### Exercise requirements
Everything in the listing below from the line containing "8. Once each" through the line containing "### Using modules" must be repeated exactly; the remaining lines are not wanted.
*** Block opens ***
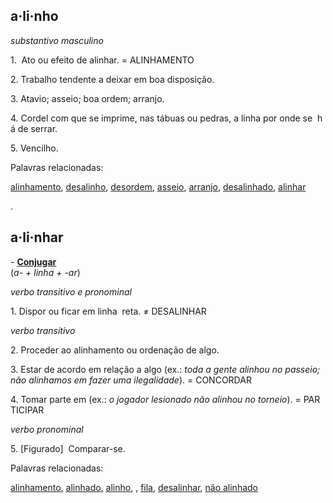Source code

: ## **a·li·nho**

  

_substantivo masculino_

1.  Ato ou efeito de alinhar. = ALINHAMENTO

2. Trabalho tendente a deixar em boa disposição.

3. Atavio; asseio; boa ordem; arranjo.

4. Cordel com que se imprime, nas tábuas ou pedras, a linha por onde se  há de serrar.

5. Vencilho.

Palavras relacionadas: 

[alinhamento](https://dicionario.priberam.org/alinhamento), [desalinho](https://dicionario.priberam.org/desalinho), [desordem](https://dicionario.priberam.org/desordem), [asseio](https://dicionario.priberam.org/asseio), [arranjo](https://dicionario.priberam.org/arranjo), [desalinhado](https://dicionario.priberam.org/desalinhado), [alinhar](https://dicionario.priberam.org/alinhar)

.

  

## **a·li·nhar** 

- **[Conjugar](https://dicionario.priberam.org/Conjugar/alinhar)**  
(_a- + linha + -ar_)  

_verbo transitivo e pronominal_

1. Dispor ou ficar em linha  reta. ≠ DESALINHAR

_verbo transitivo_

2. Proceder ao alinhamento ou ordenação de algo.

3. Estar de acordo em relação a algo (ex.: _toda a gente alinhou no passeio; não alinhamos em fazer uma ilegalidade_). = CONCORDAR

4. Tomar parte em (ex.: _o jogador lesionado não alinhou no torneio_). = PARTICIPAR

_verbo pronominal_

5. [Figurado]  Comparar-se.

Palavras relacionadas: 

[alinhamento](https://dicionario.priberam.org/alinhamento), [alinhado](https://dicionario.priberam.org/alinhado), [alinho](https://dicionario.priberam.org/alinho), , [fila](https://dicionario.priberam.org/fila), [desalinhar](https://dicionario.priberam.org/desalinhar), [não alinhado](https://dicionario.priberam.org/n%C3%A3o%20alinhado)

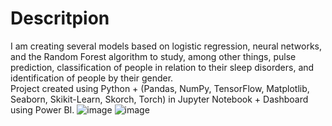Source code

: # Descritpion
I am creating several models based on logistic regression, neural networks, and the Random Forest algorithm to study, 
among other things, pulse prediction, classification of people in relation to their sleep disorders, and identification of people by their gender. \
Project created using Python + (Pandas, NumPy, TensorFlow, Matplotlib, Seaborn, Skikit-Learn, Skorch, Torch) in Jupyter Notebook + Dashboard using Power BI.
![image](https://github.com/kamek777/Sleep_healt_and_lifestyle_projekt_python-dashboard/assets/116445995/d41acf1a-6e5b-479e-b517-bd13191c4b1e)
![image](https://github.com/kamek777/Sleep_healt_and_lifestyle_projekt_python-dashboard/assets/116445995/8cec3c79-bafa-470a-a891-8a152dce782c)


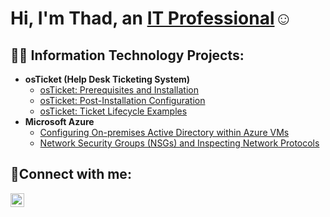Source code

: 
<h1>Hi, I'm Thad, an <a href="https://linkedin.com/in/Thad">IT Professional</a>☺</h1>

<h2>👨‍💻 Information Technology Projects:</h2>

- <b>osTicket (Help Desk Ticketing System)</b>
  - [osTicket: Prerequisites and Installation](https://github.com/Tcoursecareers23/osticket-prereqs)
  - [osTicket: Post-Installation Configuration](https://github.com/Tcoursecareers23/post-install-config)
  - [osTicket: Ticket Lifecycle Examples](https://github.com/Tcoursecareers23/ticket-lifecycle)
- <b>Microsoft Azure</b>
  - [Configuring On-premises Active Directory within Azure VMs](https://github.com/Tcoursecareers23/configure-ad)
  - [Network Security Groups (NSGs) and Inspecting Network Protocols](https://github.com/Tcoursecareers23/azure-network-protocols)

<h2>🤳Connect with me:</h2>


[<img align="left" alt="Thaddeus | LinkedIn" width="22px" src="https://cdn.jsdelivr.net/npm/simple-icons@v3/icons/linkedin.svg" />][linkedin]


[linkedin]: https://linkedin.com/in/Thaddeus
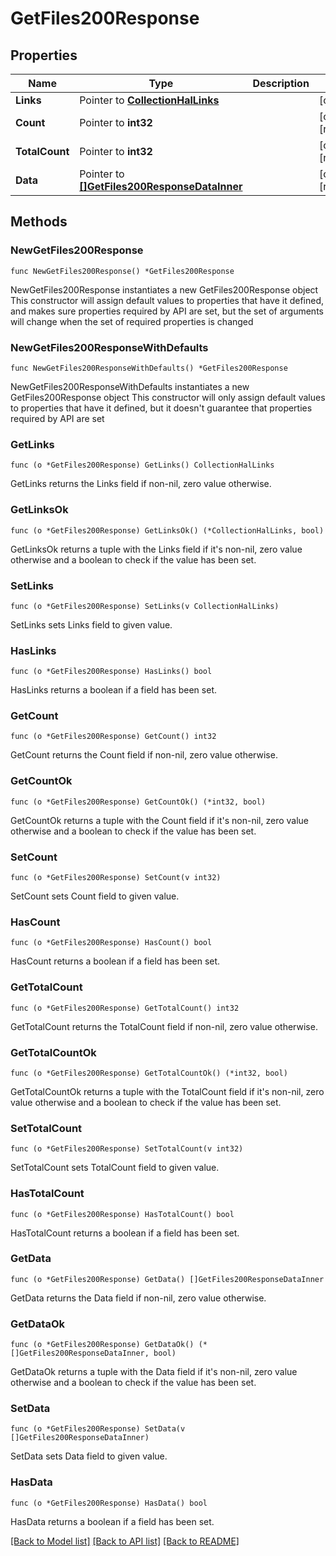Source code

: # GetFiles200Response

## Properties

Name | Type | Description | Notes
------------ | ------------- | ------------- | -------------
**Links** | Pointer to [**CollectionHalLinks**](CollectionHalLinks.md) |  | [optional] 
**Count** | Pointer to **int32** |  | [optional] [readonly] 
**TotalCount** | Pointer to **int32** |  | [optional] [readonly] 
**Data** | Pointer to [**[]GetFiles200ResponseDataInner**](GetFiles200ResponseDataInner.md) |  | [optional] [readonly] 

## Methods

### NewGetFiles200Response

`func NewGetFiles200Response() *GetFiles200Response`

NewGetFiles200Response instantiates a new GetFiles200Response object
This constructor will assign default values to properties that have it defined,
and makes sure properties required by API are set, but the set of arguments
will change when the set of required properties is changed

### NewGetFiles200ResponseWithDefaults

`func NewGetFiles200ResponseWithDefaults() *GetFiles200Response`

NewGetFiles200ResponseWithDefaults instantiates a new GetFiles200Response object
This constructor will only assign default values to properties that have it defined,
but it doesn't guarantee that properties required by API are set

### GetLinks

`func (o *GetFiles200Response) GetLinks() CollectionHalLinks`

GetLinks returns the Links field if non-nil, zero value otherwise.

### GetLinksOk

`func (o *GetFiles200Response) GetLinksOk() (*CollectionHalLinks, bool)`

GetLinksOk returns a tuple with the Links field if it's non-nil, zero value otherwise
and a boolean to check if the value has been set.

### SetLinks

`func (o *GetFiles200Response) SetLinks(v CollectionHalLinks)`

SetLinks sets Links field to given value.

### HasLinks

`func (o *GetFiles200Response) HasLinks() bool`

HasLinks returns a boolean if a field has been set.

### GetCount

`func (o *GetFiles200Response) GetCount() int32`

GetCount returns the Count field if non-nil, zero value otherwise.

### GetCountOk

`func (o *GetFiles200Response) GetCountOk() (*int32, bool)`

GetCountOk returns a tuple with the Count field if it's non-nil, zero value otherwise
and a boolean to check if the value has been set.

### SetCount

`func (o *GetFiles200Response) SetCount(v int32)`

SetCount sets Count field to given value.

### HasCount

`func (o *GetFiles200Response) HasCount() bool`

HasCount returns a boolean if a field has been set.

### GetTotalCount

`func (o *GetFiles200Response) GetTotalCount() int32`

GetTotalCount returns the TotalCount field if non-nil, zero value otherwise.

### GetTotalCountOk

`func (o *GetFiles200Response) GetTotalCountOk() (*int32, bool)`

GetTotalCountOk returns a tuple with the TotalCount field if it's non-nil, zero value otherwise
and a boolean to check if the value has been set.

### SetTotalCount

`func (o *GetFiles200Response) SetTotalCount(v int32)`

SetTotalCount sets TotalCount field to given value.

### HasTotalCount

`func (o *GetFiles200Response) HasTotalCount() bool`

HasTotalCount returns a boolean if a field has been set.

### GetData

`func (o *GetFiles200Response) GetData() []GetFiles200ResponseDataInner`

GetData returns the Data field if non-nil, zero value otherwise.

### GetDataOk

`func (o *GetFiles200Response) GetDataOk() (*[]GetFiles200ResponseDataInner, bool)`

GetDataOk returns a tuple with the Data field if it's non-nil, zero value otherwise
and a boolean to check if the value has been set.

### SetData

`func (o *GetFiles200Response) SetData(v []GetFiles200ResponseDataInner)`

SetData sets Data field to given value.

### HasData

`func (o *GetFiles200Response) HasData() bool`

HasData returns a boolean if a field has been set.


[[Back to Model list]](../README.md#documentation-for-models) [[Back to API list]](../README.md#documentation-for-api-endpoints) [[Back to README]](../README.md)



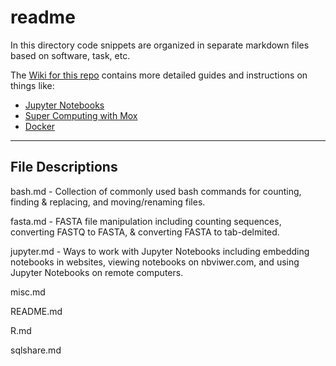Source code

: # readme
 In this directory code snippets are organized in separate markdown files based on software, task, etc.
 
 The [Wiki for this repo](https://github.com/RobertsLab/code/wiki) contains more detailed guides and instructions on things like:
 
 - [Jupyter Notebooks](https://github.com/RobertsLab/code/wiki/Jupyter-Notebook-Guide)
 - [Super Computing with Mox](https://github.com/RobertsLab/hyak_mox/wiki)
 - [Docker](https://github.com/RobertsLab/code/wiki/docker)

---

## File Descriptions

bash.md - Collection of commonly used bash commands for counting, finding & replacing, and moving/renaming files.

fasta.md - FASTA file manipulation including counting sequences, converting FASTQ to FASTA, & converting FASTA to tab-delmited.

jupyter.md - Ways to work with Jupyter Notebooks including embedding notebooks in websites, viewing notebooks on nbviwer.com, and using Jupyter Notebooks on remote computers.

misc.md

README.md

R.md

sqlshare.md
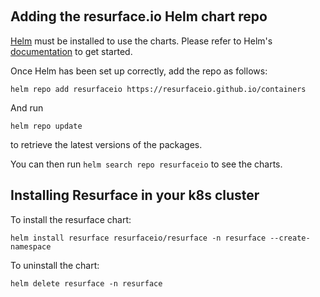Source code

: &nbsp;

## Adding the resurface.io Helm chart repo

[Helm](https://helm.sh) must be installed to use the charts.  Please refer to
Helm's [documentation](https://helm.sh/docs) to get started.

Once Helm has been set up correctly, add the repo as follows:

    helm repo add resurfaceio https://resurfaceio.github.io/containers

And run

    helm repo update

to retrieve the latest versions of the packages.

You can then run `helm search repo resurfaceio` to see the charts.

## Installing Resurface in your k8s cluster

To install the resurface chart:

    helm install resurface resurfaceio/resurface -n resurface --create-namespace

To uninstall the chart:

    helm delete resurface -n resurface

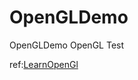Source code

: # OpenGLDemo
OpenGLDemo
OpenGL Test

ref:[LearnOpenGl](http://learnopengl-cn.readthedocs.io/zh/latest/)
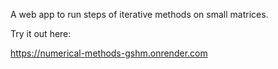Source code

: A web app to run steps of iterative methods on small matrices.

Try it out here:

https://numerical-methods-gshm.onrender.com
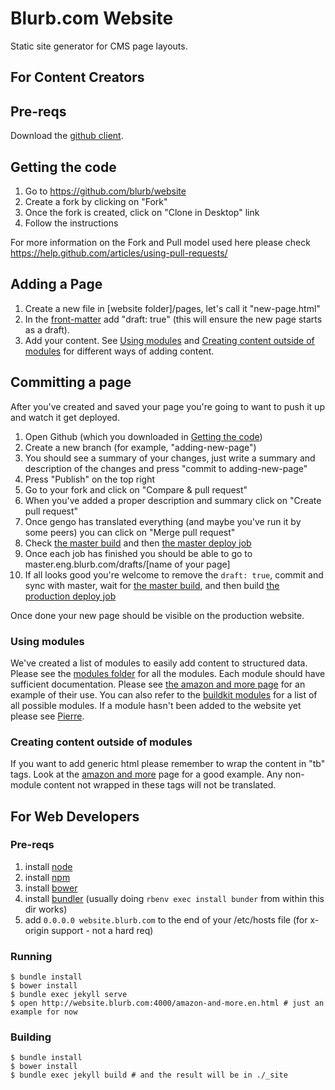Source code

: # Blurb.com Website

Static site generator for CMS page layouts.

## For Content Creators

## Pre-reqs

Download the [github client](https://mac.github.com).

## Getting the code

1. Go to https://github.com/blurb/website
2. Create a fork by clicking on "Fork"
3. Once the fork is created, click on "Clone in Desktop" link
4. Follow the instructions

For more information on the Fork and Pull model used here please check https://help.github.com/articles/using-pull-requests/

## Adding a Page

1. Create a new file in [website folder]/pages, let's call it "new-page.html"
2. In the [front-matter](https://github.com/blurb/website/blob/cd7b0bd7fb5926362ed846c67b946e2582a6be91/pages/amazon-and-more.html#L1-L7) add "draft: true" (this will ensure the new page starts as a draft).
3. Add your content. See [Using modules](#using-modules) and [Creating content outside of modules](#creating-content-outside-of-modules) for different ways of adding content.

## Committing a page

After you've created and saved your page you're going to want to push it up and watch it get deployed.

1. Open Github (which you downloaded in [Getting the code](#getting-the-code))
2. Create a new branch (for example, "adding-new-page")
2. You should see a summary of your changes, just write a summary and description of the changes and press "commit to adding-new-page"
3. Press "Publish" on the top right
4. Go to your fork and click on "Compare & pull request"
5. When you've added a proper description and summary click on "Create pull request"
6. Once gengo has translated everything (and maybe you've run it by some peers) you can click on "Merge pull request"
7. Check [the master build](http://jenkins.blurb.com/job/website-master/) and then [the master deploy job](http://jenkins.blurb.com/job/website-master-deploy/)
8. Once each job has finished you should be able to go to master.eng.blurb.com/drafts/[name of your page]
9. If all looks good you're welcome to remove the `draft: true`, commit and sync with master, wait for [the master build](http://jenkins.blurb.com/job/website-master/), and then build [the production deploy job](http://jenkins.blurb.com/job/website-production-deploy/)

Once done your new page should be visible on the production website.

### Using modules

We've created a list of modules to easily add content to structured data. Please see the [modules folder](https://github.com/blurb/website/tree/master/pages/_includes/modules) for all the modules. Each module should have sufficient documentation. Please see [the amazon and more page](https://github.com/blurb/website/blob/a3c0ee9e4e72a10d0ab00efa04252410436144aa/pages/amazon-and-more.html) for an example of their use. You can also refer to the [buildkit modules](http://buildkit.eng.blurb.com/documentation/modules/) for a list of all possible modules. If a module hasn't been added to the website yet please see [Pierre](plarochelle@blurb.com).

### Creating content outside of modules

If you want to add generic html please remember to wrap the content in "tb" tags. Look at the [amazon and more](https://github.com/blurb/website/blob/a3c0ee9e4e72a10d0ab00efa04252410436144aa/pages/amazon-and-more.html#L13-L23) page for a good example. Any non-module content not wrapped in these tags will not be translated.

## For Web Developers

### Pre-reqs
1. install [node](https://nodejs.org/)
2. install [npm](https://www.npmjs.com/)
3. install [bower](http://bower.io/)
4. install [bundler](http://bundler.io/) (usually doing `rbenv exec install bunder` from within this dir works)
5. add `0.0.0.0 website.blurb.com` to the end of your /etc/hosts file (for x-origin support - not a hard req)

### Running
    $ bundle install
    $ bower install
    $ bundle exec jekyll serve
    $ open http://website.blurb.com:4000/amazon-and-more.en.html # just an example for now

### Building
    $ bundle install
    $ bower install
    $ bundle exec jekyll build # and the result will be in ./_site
*** Block closes ***
### Answer to the problem
8. Once each job has finished you should be able to go to master.eng.blurb.com/drafts/[name of your page]
9. If all looks good you're welcome to remove the `draft: true`, commit and sync with master, wait for [the master build](http://jenkins.blurb.com/job/website-master/), and then build [the production deploy job](http://jenkins.blurb.com/job/website-production-deploy/)

Once done your new page should be visible on the production website.

### Using modules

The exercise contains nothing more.